Some companies are going so far as to transfer their CFOs to chief risk officer (CRO) positions, a move that until recently would have been viewed as a demotion. Walgreens, for example, took this step in May, and truck and engine maker Navistar International did so in June.

“The CRO position is fast becoming a best practice among large companies,” said Jeffrey Rein, chairman and CEO at Walgreens, which moved CFO William Rudolphson to a newly created CRO slot. He will continue to oversee audit and compliance, as well as risk management, but not finance, whose new chief is former Tyson Foods CFO Wade Miquelon.

“Given our size and complexity, and the highly regulated industry in which we operate, separating the financial and audit fuctions and increasing our focus on risk identification and mitigation is a prudent move,” said Rein.

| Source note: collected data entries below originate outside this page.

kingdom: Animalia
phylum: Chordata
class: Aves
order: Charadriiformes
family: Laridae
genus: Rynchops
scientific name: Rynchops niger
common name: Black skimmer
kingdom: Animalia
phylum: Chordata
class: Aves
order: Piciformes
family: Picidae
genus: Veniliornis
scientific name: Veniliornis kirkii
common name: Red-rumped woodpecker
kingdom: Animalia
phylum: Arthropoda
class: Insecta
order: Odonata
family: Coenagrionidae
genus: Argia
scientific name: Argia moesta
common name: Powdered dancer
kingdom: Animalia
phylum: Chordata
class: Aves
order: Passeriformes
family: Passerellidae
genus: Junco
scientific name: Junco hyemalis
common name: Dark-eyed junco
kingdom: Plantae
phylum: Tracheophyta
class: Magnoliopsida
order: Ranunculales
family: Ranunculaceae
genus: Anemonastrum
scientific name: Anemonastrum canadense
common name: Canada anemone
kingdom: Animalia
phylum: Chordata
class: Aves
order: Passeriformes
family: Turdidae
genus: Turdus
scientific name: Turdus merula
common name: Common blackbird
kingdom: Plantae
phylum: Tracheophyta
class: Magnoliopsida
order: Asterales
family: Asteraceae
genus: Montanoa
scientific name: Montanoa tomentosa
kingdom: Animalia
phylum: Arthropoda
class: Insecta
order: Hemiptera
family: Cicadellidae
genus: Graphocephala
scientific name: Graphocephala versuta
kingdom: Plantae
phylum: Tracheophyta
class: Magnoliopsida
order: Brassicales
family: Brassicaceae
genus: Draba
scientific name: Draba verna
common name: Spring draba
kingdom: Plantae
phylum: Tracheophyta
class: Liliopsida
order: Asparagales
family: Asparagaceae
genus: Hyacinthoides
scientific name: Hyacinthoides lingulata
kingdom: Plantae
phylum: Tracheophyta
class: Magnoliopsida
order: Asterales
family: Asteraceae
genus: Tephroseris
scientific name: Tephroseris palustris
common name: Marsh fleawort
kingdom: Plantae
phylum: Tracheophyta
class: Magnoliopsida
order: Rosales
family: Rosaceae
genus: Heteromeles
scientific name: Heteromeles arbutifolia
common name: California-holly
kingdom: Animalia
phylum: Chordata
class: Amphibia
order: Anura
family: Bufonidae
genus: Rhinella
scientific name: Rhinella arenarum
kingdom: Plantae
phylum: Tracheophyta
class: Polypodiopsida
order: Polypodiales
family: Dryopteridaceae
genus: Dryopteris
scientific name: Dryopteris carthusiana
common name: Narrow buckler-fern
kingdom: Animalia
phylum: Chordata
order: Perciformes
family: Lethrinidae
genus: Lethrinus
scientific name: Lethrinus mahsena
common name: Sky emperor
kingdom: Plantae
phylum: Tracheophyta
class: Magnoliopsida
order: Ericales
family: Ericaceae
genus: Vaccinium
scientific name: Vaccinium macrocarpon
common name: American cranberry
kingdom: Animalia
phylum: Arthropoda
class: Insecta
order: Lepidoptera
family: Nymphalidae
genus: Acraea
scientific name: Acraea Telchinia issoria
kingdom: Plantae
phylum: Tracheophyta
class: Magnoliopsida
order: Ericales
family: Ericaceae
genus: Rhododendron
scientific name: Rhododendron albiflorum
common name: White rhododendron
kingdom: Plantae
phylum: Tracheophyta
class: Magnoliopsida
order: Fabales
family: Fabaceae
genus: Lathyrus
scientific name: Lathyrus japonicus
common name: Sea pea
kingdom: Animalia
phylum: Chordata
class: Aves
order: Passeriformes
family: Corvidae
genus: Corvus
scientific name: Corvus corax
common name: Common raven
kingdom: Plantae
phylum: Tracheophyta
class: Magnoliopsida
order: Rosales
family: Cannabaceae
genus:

Most companies, though, have not yet designated a chief risk officer. In the IBM survey, only about 20 percent of respondents said a CRO is responsible for managing risk at their companies. Lukens said he found that result surprising. “The CRO title isn’t as prevalent as we all might think,” he said.

Mary Roth, executive director of the Risk and Insurance Management Society, whose members focus mainly on operational risk, agreed. “Most of our members report through the CFO,” she said, adding, “The CRO position is still trying to find its place in Corporate America.”

One part of Corporate America where CROs have gained a firm foothold is in banks and other financial services companies, noted Kevin Blakely, president of the Risk Management Association, which represents financial-institution risk managers.

Blakely said most major banks and financial services companies employ a CRO and keep finance and risk management as”two separate and distinct” organizations. He observed that finance focuses on risk avoidance while risk management focuses on risk taking.